## GIVEN DATA
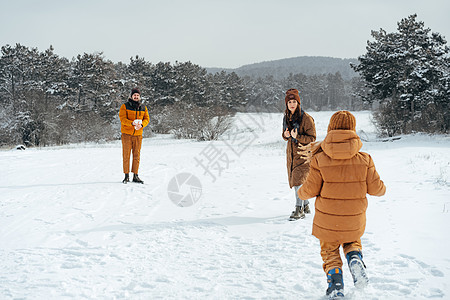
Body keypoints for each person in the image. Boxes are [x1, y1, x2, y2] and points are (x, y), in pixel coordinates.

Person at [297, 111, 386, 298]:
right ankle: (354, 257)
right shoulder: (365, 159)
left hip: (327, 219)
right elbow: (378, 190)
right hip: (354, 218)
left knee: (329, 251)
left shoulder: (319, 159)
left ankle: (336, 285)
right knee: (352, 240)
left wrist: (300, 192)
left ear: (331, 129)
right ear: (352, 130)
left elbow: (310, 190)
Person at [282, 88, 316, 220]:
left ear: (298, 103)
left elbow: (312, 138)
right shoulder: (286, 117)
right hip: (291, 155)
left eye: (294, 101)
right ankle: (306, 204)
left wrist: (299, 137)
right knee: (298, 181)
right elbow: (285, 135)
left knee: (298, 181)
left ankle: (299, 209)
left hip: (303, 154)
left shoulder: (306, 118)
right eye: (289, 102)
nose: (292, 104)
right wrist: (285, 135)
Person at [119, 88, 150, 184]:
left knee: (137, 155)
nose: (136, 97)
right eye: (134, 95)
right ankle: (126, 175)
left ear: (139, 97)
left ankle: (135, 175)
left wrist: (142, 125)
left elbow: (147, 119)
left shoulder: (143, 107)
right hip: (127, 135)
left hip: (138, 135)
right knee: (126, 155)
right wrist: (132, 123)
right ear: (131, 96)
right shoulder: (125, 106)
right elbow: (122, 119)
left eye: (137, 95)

---

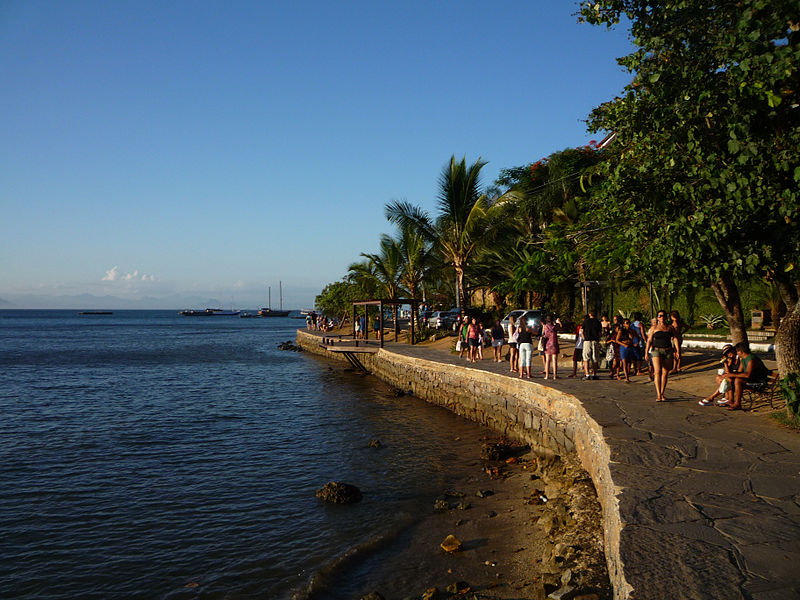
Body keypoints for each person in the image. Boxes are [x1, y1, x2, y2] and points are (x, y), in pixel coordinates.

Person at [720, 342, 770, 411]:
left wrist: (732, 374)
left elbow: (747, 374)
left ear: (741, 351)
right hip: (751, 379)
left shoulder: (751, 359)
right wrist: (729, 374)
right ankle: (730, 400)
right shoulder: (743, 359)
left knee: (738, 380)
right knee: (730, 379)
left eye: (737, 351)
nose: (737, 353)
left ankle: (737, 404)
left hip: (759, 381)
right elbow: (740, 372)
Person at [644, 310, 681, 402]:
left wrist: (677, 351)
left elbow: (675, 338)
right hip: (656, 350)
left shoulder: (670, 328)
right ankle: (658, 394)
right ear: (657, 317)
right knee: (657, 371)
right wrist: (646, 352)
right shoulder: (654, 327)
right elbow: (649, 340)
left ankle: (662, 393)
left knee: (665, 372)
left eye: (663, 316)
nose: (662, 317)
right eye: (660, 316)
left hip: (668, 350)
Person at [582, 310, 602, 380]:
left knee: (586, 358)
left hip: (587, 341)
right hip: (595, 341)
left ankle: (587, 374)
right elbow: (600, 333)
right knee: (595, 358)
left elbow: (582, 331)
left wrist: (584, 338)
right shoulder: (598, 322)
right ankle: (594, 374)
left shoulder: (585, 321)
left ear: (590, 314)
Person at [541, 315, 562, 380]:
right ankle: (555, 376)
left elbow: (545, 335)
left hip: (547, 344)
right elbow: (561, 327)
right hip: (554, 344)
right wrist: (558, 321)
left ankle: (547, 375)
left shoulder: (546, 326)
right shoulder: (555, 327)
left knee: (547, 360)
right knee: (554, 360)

...

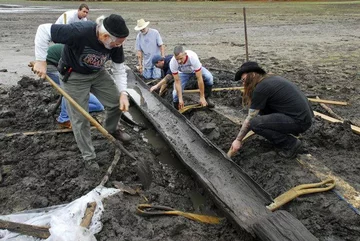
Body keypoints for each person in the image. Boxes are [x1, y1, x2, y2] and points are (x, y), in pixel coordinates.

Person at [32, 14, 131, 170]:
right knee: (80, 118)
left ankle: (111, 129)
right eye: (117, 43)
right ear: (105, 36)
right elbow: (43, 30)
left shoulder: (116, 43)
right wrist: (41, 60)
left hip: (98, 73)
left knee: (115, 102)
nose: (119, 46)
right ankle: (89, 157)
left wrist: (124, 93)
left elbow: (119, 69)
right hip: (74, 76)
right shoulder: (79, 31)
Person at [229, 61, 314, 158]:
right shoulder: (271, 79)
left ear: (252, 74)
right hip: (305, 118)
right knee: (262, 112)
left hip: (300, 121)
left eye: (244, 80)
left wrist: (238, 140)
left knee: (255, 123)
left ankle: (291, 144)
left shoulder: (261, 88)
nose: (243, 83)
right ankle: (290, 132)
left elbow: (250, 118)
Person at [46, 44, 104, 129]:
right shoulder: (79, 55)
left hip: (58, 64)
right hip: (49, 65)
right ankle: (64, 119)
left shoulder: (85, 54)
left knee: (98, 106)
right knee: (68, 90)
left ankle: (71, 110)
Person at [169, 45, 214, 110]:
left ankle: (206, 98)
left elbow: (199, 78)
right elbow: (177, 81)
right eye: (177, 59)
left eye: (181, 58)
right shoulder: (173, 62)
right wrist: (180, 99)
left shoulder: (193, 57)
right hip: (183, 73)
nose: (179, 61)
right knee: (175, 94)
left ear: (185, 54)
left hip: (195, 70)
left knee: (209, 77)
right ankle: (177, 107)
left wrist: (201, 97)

## ABOUT THIS TASK
Word for word, restate the lines of the data above that fall between the line holding "right shoulder: (79, 55)" and the line holding "nose: (179, 61)", inclusive, and no other lines.

## OUTPUT OF THE EXERCISE
right shoulder: (79, 55)
left hip: (58, 64)
right hip: (49, 65)
right ankle: (64, 119)
left shoulder: (85, 54)
left knee: (98, 106)
right knee: (68, 90)
left ankle: (71, 110)
Person at [169, 45, 214, 110]:
left ankle: (206, 98)
left elbow: (199, 78)
right elbow: (177, 81)
right eye: (177, 59)
left eye: (181, 58)
right shoulder: (173, 62)
right wrist: (180, 99)
left shoulder: (193, 57)
right hip: (183, 73)
nose: (179, 61)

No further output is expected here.